De bíquini, maiô ou vestido comportado, só deu ela na última temporada de desfiles do São Paulo Fashion Week. Pudera. Aos 25 anos, Gracie Carvalho, paulista de São José dos Campos, é uma modelo atípica, com pele morena e cara de saudável, nem magra nem curvilínea demais. Suas medidas - 1,77 metro de altura, 60 centímetros de cintura, 77 de busto e 89 de quadril - renderam a ela o título de corpo mais bonito da fashion week, segundo os principais editores e revistas de moda do país.
A boa forma é fruto de muita luta. Mesmo: Gracie pratica e leva a sério as aulas de muay thai, o boxe tailandês. “Eu torcia o nariz antes porque todas as minhas amigas faziam e eu achava que era modinha”, diz. “Mas acabei conhecendo a filosofia do esporte e me apaixonei.” Gostou tanto que no final do ano passado tirou férias para ir à na Tailândia se dedicar a treinos mais pesados. Além de ganhar hematomas, definiu o corpo com um intensivo de agachamentos, flexões de braço, chutes e boxe. “Também desenvolvi bastante a espiritualidade e a mente”, afirma. “Isso influenciou minha alimentação. Com um melhor controle da mente, agora resisto numa boa a tentações. Até superei a compulsão por coxinha!” Além da luta, Gracie pratica pilates para ganhar flexibilidade e fortalecer a lombar.

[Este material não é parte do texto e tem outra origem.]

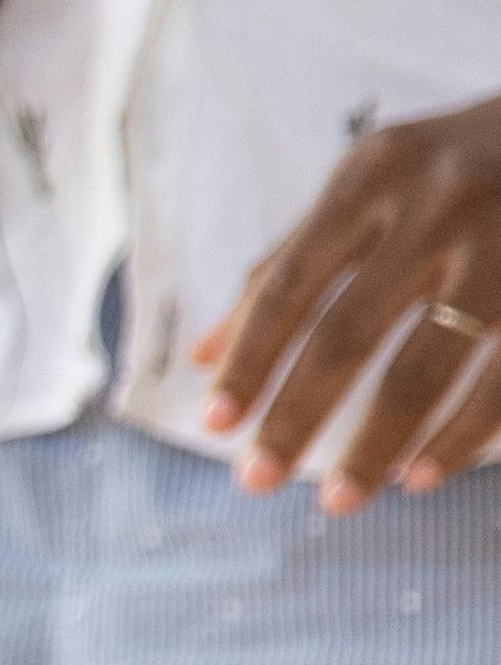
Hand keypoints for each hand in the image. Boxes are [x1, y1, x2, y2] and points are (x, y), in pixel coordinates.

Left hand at [192, 95, 500, 507]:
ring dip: (378, 441)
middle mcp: (437, 203)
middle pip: (349, 331)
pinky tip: (422, 476)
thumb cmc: (455, 164)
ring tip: (342, 500)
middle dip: (297, 414)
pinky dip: (460, 433)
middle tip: (255, 482)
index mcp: (373, 175)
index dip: (250, 359)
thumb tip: (204, 356)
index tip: (213, 426)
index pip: (289, 284)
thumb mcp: (371, 186)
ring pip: (429, 362)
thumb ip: (291, 262)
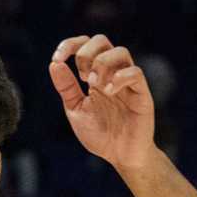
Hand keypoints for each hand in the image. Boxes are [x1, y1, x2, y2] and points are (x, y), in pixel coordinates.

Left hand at [49, 35, 156, 173]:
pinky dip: (119, 77)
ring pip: (120, 51)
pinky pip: (135, 72)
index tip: (57, 58)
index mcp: (95, 75)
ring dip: (101, 64)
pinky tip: (108, 91)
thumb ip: (66, 87)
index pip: (86, 44)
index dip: (70, 44)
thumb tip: (54, 64)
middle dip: (85, 54)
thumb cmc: (100, 134)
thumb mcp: (75, 110)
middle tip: (83, 78)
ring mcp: (128, 81)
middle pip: (102, 40)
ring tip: (95, 86)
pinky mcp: (141, 93)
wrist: (120, 155)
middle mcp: (112, 73)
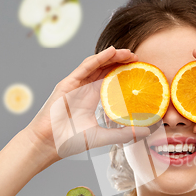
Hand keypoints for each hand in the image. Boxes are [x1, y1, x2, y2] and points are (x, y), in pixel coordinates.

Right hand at [23, 46, 150, 165]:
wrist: (49, 143)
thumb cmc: (71, 141)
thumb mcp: (103, 136)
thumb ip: (124, 134)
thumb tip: (146, 131)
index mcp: (92, 98)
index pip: (110, 80)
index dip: (123, 73)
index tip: (139, 70)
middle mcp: (85, 89)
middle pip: (105, 69)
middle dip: (120, 61)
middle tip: (137, 58)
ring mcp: (76, 85)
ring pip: (96, 64)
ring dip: (112, 56)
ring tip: (128, 53)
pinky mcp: (68, 83)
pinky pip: (85, 66)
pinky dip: (99, 58)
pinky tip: (111, 52)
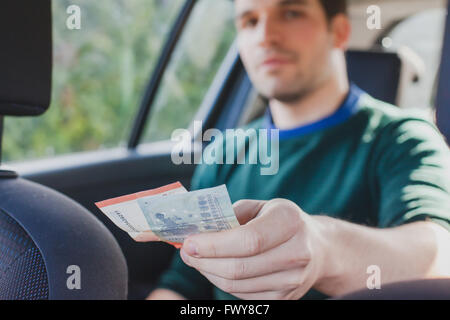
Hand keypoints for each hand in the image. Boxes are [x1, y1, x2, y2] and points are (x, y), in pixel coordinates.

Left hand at [179, 199, 326, 299]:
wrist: (319, 248)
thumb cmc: (282, 222)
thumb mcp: (261, 206)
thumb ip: (232, 214)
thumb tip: (198, 228)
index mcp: (289, 222)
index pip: (248, 240)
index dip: (214, 244)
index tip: (189, 242)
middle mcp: (296, 253)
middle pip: (239, 267)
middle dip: (204, 261)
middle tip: (186, 251)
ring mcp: (292, 280)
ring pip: (237, 285)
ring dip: (209, 272)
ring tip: (196, 259)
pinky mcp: (285, 298)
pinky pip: (242, 295)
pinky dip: (222, 282)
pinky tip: (215, 269)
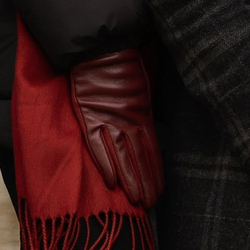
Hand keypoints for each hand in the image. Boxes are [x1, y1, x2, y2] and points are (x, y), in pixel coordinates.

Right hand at [67, 49, 163, 209]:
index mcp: (142, 112)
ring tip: (136, 202)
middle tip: (150, 205)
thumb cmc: (125, 59)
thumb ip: (146, 103)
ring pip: (122, 157)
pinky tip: (111, 183)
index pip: (151, 149)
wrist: (102, 45)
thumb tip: (152, 117)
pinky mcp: (89, 116)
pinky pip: (96, 144)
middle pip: (139, 158)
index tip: (160, 191)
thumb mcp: (144, 82)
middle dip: (145, 183)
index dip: (155, 171)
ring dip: (130, 180)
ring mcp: (108, 119)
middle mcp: (127, 120)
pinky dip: (104, 163)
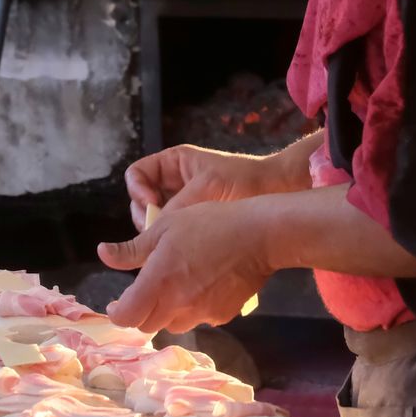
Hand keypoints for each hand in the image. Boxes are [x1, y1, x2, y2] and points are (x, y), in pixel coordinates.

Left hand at [97, 201, 271, 332]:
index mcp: (159, 282)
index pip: (127, 317)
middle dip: (141, 312)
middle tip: (144, 291)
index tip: (116, 303)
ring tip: (174, 287)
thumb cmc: (209, 223)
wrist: (259, 234)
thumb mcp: (165, 226)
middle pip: (147, 325)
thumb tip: (103, 253)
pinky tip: (202, 286)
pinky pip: (198, 319)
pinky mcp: (222, 315)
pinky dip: (192, 308)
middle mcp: (178, 305)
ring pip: (172, 325)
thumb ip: (133, 248)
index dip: (117, 313)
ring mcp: (202, 314)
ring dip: (166, 312)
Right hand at [124, 144, 300, 229]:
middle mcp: (174, 184)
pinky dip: (172, 242)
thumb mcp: (208, 187)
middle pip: (141, 201)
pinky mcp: (194, 224)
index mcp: (174, 164)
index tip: (151, 203)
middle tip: (158, 231)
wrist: (278, 191)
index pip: (137, 174)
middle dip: (146, 216)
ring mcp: (183, 204)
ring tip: (171, 243)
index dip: (137, 189)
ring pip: (154, 220)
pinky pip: (173, 233)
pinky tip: (180, 251)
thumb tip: (153, 230)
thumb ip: (179, 205)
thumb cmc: (245, 180)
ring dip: (157, 232)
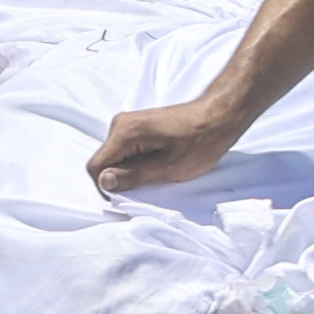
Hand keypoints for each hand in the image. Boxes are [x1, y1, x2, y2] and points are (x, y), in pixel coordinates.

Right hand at [91, 92, 247, 193]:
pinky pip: (126, 151)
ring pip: (115, 158)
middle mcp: (120, 124)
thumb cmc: (199, 142)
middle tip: (151, 183)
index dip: (107, 187)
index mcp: (124, 132)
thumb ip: (133, 176)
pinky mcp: (137, 127)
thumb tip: (104, 183)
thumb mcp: (167, 167)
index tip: (130, 195)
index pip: (96, 166)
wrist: (218, 117)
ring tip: (159, 171)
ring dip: (131, 171)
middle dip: (121, 178)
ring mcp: (128, 124)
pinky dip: (137, 162)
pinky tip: (159, 163)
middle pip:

Tanto esforço garantiu à top um contrato cobiçado e duradouro como angel da grife de lingerie Victoria’s Secret, posto que ocupa desde 2010. A conquista lhe trouxe visibilidade. Nos últimos cinco anos, a modelo abocanhou campanhas de grifes renomadas, como Ralph Lauren, DKNY, Gap e Tommy Hilfiger, e se tornou requisitada no setor comercial de moda praia, que constitui maior parte de seus trabalhos atualmente. “Ganhei tantos clientes que preferi priorizá-los e, por isso, deixei de desfilar por um bom tempo”, conta. “Mas senti falta e resolvi voltar com tudo para as temporadas deste ano.”
Boa de briga, de passarela e de papo, a top vive dentro de um avião e mantém um endereço fixo em Nova York. Garante não ter perdido a simplicidade do início da carreira, quase dez anos atrás. “Muitas meninas entraram no mundo da moda e mudaram a cabeça, se deixaram levar pelo material, mas eu tento manter minha essência para não pirar”, diz. “Quando tenho um dia de folga, adoro varrer o quintal, lavar louça e ficar em casa sem ter que me preocupar em estar bonita.”
No dia a dia, ela mantém um estilo casual, sem exageros e excessos. Fã das grifes Alexander Wang e Givenchy, Gracie resume seus looks a poucas e boas peças, a exemplo de jeans, T-shirts e, principalmente, botas. “Não tiro minha “harrow boot”, da Rag & Bone, do pé. Tenho três pares e levo comigo até quando vou à praia”, conta. E quanto à lingerie? “Depois que comecei a trabalhar com isso, virei uma consumidora seletiva. Nada de mostrar a alça do sutiã ou de usar uma cor que contraste com a blusa”, diz. “Adoro o estilo francês, todo rendado e sem bojo. Quanto mais simples, melhor.”
Gracie tem um corpo e tanto, é verdade. Mas em poucos minutos de conversa mostra ser bem mais que isso. Tanto que, quando perguntada sobre sua visão da moda brasileira, a modelo solta o verbo. “Nós nos baseamos além da conta na moda internacional. Isso reflete em algumas contradições. Por que ter um comportamento masculino na passarela quando, na verdade, as brasileiras rebolam? Isso é influência europeia. Adoraria que vendessemos o que temos no nosso país”, diz. Outro problema, para ela, é o casting. “Lá fora, faz todo o sentido que a maioria das modelos sejam brancas, dos olhos claros. Infelizmente, é o biotipo predominante na moda brasileira também. Há pouquíssimas negras desfilando. Melhorou muito desde que comecei, mas ainda temos muito chão pela frente.”